_Given text_.

Assuring that windows overlook pedestrian areas, increasing pedestrian and bicycle traffic, using appropriately angled lighting to illuminate faces (rather than bright light that causes glare and shadows), and avoiding sight-limiting features all contribute to what is known as “natural surveillance,” the practise of designing a space so that people feel they are being seen and crime victims can more easily summon help.
Reinforcing territorial boundaries through design that distinguishes between shared and individual areas.
Repair the “broken windows theory” holds that a community’s acceptance of broken windows and other signs of neglect sends a message that the residents don’t feel the need to keep the peace and that crime is tolerated there.
5. Transportation and connection
For most people who live in cities, transport use is an integral part of their daily routines.
Urban Design Interventions:
Specific interventions may include protected bikeways and networks, bikeshares, bus-only routes, and pedestrian plazas to encourage active commuting; and enhancing public transit services.
6. Economic stress and affordability in the city
Cities are often the most glaring examples of economic inequality, with the poor tending to cluster in poorer, more densely populated areas that may be poorly managed or suffer from other problems. When economic gaps are glaring, as they often are in cities, residents of poorer neighbourhoods are more prone to suffer from low self-esteem, feelings of inferiority, frustration, and pessimism. Many studies have shown that people in urban areas who live in rundown, unsafe neighbourhoods are more likely to take drugs and be victims of crime.
Urban Design Interventions:
Urban design can seek to reduce the impact of economic disparities. For example, affordable housing that is dignified and well-managed; or affordable transport options including good transport links and active transport options that enable everyone to take advantage of the city’s economic, educational, social and cultural opportunities.

_Recorded information_.
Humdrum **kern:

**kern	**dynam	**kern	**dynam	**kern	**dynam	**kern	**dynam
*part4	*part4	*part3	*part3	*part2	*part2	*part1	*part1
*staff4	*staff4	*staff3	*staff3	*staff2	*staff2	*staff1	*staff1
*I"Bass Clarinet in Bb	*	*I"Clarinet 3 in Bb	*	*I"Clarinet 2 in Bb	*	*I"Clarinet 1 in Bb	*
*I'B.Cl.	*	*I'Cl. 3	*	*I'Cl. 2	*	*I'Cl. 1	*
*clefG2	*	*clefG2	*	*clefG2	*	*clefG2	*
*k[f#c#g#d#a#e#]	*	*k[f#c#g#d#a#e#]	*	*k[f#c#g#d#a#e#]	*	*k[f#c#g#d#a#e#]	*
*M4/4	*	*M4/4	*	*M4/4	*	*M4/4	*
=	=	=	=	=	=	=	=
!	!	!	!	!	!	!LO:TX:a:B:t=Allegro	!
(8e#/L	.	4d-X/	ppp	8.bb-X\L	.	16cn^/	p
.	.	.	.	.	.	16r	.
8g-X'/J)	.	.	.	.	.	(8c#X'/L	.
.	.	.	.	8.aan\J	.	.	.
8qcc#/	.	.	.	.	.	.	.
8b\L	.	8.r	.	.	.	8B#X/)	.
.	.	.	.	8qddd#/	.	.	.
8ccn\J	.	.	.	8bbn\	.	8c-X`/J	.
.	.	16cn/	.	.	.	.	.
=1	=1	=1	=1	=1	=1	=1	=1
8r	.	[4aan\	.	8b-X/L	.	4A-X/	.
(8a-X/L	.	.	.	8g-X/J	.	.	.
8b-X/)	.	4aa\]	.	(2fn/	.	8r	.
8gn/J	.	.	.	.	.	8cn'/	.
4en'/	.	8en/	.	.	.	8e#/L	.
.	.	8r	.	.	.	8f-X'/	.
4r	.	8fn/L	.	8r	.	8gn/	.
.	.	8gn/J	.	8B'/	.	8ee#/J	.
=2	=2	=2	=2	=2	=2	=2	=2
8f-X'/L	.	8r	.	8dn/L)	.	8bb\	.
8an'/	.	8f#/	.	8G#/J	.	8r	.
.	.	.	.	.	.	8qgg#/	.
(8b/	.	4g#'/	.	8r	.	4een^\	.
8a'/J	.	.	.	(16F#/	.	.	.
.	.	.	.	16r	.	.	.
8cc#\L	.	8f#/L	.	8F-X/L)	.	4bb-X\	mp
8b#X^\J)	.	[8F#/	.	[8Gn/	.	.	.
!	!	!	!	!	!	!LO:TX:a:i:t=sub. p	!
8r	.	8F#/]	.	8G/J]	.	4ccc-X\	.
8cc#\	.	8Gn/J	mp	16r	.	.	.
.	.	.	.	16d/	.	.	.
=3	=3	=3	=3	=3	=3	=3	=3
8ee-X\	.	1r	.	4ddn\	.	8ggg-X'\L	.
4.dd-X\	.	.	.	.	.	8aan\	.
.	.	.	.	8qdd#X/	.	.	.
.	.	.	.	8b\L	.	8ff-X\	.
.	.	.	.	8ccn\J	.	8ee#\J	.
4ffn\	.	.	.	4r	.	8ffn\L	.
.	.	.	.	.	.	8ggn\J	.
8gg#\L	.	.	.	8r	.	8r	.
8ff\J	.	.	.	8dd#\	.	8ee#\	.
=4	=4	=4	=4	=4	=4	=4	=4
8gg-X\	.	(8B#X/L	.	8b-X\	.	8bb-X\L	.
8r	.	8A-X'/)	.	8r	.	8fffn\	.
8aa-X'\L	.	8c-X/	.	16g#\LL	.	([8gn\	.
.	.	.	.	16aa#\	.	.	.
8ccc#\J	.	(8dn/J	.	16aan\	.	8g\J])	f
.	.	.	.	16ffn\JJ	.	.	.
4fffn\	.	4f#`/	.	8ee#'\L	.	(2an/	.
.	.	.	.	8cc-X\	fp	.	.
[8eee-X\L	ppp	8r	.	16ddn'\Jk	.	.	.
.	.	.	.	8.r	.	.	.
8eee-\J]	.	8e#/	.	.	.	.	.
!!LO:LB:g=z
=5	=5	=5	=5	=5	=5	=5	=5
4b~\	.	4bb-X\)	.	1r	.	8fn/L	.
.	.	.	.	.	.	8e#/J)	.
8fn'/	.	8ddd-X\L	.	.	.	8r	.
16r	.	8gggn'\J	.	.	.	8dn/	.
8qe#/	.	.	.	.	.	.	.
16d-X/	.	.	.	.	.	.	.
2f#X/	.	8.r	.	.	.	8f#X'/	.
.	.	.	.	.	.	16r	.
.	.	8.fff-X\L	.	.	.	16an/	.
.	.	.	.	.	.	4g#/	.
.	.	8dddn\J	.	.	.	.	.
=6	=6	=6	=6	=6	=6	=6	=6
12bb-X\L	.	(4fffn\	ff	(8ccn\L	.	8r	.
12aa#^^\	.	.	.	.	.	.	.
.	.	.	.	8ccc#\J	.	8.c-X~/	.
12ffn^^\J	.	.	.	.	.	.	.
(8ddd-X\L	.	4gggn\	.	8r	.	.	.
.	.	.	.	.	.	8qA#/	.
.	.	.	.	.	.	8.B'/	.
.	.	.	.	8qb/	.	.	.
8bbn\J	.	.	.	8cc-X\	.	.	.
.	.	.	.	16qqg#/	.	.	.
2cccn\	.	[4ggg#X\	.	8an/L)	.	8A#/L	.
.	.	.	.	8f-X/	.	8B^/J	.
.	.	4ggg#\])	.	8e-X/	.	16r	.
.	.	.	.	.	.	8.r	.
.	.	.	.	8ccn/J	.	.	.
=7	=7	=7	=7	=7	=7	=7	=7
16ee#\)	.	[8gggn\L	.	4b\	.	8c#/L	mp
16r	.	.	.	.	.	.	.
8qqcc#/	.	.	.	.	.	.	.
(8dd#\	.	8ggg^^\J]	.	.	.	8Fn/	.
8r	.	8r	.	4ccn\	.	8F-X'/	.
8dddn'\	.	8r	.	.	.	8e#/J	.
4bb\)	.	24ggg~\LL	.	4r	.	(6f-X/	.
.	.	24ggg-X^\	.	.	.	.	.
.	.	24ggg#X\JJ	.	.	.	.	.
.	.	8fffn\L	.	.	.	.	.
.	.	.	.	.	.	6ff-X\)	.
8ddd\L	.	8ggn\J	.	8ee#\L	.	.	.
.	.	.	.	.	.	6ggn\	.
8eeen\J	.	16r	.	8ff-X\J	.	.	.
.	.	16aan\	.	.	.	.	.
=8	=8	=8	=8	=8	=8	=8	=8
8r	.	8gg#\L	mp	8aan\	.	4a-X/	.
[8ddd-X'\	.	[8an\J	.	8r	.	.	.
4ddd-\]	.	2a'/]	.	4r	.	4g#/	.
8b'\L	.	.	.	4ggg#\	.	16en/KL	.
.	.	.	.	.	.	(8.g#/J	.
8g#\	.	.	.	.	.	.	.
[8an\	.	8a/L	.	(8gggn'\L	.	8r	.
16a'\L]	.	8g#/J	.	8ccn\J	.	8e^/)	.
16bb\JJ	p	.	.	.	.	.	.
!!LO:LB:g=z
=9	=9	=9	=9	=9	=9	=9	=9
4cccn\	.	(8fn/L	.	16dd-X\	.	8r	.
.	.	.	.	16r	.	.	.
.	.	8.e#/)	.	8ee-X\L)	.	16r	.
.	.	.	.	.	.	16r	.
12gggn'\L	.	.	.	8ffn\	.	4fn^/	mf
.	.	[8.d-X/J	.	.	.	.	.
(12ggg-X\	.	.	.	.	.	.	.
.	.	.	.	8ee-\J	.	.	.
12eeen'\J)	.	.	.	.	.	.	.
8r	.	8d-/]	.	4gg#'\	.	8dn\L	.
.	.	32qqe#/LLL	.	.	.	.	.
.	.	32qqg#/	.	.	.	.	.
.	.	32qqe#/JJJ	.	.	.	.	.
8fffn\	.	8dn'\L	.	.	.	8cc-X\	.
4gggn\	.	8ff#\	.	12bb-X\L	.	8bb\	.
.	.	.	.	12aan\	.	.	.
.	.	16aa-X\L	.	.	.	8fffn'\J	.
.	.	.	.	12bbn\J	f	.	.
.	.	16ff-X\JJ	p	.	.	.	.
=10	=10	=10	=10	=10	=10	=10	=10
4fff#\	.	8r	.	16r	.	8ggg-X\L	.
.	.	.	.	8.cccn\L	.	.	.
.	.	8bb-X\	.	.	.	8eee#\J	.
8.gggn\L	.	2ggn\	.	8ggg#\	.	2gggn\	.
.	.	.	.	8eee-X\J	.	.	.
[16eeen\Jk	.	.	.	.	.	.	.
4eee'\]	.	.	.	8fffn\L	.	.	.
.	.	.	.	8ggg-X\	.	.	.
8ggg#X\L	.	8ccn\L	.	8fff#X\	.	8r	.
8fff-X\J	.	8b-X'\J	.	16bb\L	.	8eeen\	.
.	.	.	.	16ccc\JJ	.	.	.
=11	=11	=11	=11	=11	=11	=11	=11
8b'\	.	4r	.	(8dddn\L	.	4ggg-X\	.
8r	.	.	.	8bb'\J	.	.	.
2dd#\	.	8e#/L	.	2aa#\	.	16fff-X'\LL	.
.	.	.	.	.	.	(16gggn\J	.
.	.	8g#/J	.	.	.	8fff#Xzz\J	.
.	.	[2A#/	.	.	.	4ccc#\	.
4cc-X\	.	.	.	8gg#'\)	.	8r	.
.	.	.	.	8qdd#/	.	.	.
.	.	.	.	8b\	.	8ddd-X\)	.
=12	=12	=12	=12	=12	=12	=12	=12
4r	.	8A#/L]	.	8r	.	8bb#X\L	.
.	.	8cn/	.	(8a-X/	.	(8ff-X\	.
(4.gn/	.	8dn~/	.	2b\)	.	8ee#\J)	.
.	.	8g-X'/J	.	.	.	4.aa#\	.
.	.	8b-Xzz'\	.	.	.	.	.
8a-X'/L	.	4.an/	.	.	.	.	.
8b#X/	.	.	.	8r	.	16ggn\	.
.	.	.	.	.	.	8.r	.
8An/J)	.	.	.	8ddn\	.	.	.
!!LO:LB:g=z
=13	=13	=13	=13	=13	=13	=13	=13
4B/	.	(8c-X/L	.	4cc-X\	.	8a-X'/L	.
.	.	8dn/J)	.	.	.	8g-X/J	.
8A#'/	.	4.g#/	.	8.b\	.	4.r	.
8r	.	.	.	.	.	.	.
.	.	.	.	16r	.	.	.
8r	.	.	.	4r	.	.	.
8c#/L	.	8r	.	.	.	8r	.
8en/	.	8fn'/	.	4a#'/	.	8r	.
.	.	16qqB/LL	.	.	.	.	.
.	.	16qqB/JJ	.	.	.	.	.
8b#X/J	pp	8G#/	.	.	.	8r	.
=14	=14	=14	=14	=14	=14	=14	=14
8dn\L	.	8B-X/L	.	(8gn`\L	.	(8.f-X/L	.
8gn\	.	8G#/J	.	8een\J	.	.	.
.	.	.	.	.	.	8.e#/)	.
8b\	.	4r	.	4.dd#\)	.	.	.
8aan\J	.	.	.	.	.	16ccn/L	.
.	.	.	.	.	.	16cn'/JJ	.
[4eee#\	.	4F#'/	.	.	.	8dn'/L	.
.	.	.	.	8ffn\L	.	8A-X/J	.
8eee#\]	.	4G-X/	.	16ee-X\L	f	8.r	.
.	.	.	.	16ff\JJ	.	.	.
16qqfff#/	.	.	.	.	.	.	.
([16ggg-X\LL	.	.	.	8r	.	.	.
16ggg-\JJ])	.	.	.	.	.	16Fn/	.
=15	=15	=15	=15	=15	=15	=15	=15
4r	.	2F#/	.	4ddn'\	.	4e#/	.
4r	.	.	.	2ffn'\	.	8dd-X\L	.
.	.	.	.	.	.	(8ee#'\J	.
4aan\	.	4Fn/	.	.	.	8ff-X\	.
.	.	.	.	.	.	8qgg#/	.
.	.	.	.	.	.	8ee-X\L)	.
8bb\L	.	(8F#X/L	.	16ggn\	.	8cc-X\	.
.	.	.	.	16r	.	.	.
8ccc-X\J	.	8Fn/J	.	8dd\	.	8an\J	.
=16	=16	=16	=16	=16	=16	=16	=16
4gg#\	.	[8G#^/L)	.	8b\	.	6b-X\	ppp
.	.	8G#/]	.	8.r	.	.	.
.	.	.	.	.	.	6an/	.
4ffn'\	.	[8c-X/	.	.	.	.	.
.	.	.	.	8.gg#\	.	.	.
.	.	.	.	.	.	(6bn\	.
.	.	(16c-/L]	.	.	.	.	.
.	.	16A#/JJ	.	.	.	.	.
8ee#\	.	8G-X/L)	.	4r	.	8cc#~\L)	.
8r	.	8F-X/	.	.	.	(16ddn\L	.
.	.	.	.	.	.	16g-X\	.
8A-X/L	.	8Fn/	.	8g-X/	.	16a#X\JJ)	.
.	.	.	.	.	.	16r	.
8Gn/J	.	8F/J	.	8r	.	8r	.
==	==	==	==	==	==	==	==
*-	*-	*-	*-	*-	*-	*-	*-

_Problem_. Could you carry the urban design text forward from its last sentence, the one ending "the city's economic, educational, social and cultural opportunities"?

_Answer space_.
7. Air pollution
For years air pollutants have been implicated in various health outcomes, notably cardiovascular and respiratory diseases. The effects on mental health conditions are less well studied, but there is increasing evidence of the link between air pollution and depression (every 10 μg/m3 increase in exposure to NO2 seems to double the odds of developing depression). There is also evidence of links between air pollution and autistic spectrum disorders in earlier life, and cognitive decline and psychotic disorders in later life. Air pollution is unequally experienced, depending on factors such as city, country, socioeconomic group, ethnic group, and age of people exposed. In the US for example, inner city poorer neighbourhoods experience higher levels of air pollution and associated health impacts, yet in several European cities, central areas are associated with higher housing prices and hence the more well off experience greater exposures, but not necessarily greater health impacts.
Urban Design Interventions:
Urban design can reduce people’s exposure to air pollutants through: planting trees and green spaces to trap heavy metals and larger particulate matter (e.g. Planus tree species have been used to this effect in London); planning airflow through the urban canopy to help disperse air pollutants from high footfall areas; implementing traffic reduction methods (e.g. low-emission zones, rerouting heavy traffic, and facilitating active transport); and relocating or rezoning heavy industry from densely populated urban areas.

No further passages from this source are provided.